Per questo motivo si sta iniziando a coltivarla.
Di questa pianta si utilizzano gli oli essenziali e gli estratti delle foglie come aroma per il tè, caramelle e liquori, noti, in Sudafrica, come acquavite di buchu.
Tra i costituenti chimici primari degli oli della Agathosma betulina ricordiamo l’isomentone e il diosfenolo.
Inoltre si trovano: resina 5 %, il glicoside flavonico diosmina (barosmina), che per idrolisi produce ramnosio, glucosio e diosmetina (5,7,3’- triossi-4’-metossiflavone), il glicoside flavanonico esperi dina, intorno al 1,5 -3,5%. Inoltre è stata trovata, nelle foglie essiccate la presenza di vitamina B1, nell’ordine intorno al 2%.
La pianta è stata utilizzata dagli indigeni del Sudafrica come rimedio popolare per vari disturbi.

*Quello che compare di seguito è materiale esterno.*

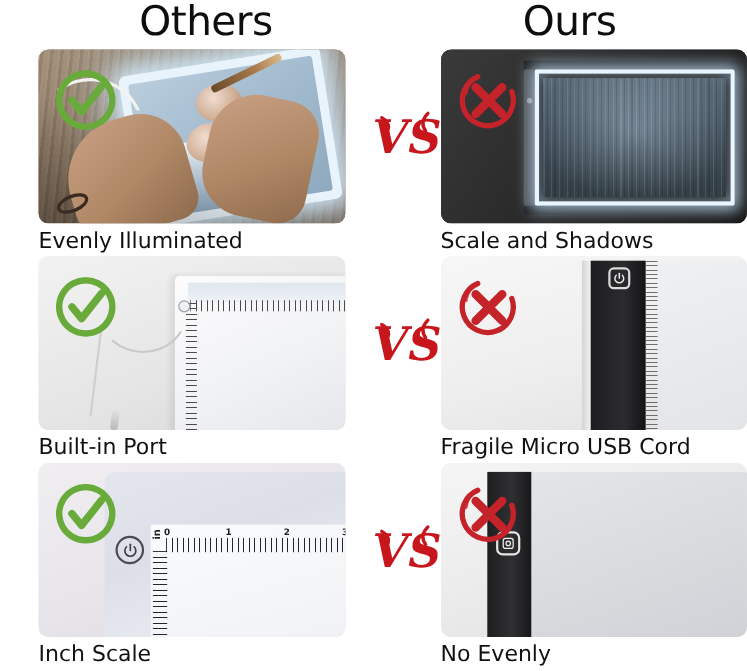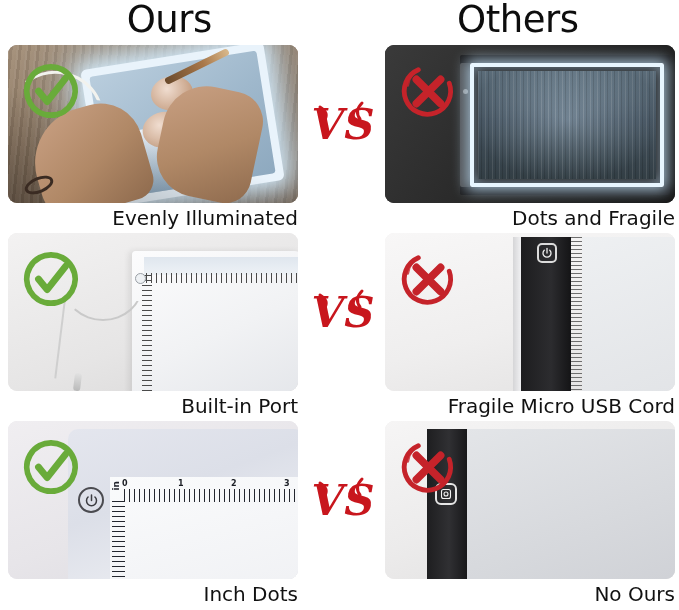--- a/index.html
+++ b/index.html
@@ -25,21 +25,21 @@
   .header-title {
     font-size: 37px;
     line-height: 40px;
     font-weight: 400;
     color: #0d0d0d;
     letter-spacing: -0.5px;
     font-family: "DejaVu Sans", sans-serif;
   }
 
   
-  .row { position: relative; height: 188px; }
+  .row { position: relative; height: 188px; margin-left: 27px; }
   .row-media { display: flex; height: 158px; }
 
   .panel-slot {
     width: 290px;
     height: 158px;
     position: relative;
   }
   .panel-slot.left  { margin-left: 8px; }
   .panel-slot.right { margin-left: 87px; }
 
@@ -67,21 +67,21 @@
     z-index: 8;
   }
   .vs svg { width: 100%; height: 100%; display: block; }
 
   
   .row-captions { display: flex; height: 30px; }
   .caption-slot {
     width: 290px;
     display: flex;
     align-items: center;
-    justify-content: flex-end;
+    justify-content: flex-start;
   }
   .caption-slot.left  { margin-left: 8px; }
   .caption-slot.right { margin-left: 87px; }
   .caption {
     font-size: 20px;
     line-height: 24px;
     color: #111111;
     font-family: "DejaVu Sans", sans-serif;
     white-space: nowrap;
   }
@@ -402,25 +402,25 @@
     position: absolute;
     left: 82px; top: 8px; right: -6px; bottom: -6px;
     background: linear-gradient(160deg, #e3e5e8, #d7d9dd 60%, #cfd1d6);
     border-radius: 0 10px 0 0;
   }
 </style>
 </head>
 <body>
 
 <div class="headers">
+  <div class="header-cell right">
+    <div class="header-title">Others</div>
+  </div>
   <div class="header-cell left">
     <div class="header-title">Ours</div>
-  </div>
-  <div class="header-cell right">
-    <div class="header-title">Others</div>
   </div>
 </div>
 
 <div class="row">
   <div class="row-media">
 
     <div class="panel-slot left">
       <div class="panel p1a">
         <div class="desk"></div>
         <div class="pad-glow">
@@ -476,21 +476,21 @@
       <text x="31" y="46" text-anchor="middle" font-family="DejaVu Serif, serif" font-size="42" font-style="italic" font-weight="700" fill="#c8161d">VS</text>
       <path d="M8 14 q10 6 4 14" fill="none" stroke="#c8161d" stroke-width="3" stroke-linecap="round"></path>
       <path d="M50 10 q-8 8 -2 16" fill="none" stroke="#c8161d" stroke-width="3" stroke-linecap="round"></path>
     </svg>
   </div>
   <div class="row-captions">
     <div class="caption-slot left">
       <div class="caption">Evenly Illuminated</div>
     </div>
     <div class="caption-slot right">
-      <div class="caption">Dots and Fragile</div>
+      <div class="caption">Scale and Shadows</div>
     </div>
   </div>
 </div>
 
 <div class="row">
   <div class="row-media">
 
     <div class="panel-slot left">
       <div class="panel p2a">
         <div class="bg"></div>
@@ -608,19 +608,19 @@
   </div>
   <div class="vs">
     <svg viewBox="0 0 62 62">
       <text x="31" y="46" text-anchor="middle" font-family="DejaVu Serif, serif" font-size="42" font-style="italic" font-weight="700" fill="#c8161d">VS</text>
       <path d="M8 14 q10 6 4 14" fill="none" stroke="#c8161d" stroke-width="3" stroke-linecap="round"></path>
       <path d="M50 10 q-8 8 -2 16" fill="none" stroke="#c8161d" stroke-width="3" stroke-linecap="round"></path>
     </svg>
   </div>
   <div class="row-captions">
     <div class="caption-slot left">
-      <div class="caption">Inch Dots</div>
+      <div class="caption">Inch Scale</div>
     </div>
     <div class="caption-slot right">
-      <div class="caption">No Ours</div>
+      <div class="caption">No Evenly</div>
     </div>
   </div>
 </div>
 
 </body></html>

I primi coloni olandesi usavano questa pianta per fare una tintura di brandy che, ancora oggi viene usata.
Attualmente viene comunemente usata come medicina e nell’industria dei profumi.
Sia il tè Buchu che il brandy Buchu sono utilizzati per trattare problemi digestivi e del tratto urinario.
Le parti usate di questa pianta sono le foglie che vanno raccolte nel periodo di marzo/aprile.
Le sue principali proprietà farmaceutiche sono legate, come detto, all’azione diuretica ed antisettica delle vie urinarie con un’attività forse superiore a quella dell’uva ursina.
Il suo uso può però provocare però, facilmente, fenomeni di intolleranza gastrica ed intestinale.
Per questo motivo si raccomanda quindi di non somministrarla a stomaco vuoto.

Modalità di Preparazione –
Con le foglie dell’Agathosma betulina, oltre che nella medicina e nell’industria dei profumi si prepara il tè Buchu e il brandy Buchu, sempre utilizzati per trattare i problemi digestivi e del tratto urinario.

Guido Bissanti

Fonti
– Acta Plantarum – Flora delle Regioni italiane.
– Wikipedia, l’enciclopedia libera.
– Treben M., 2000. La Salute dalla Farmacia del Signore, Consigli ed esperienze con le erbe medicinali, Ennsthaler Editore
– Pignatti S., 1982. Flora d’Italia, Edagricole, Bologna.
– Conti F., Abbate G., Alessandrini A., Blasi C. (a cura di), 2005. An annotated checklist of the Italian vascular flora, Palombi Editore.

Attenzione: Le applicazioni farmaceutiche e gli usi alimurgici sono indicati a mero scopo informativo, non rappresentano in alcun modo prescrizione di tipo medico; si declina pertanto ogni responsabilità sul loro utilizzo a scopo curativo, estetico o alimentare.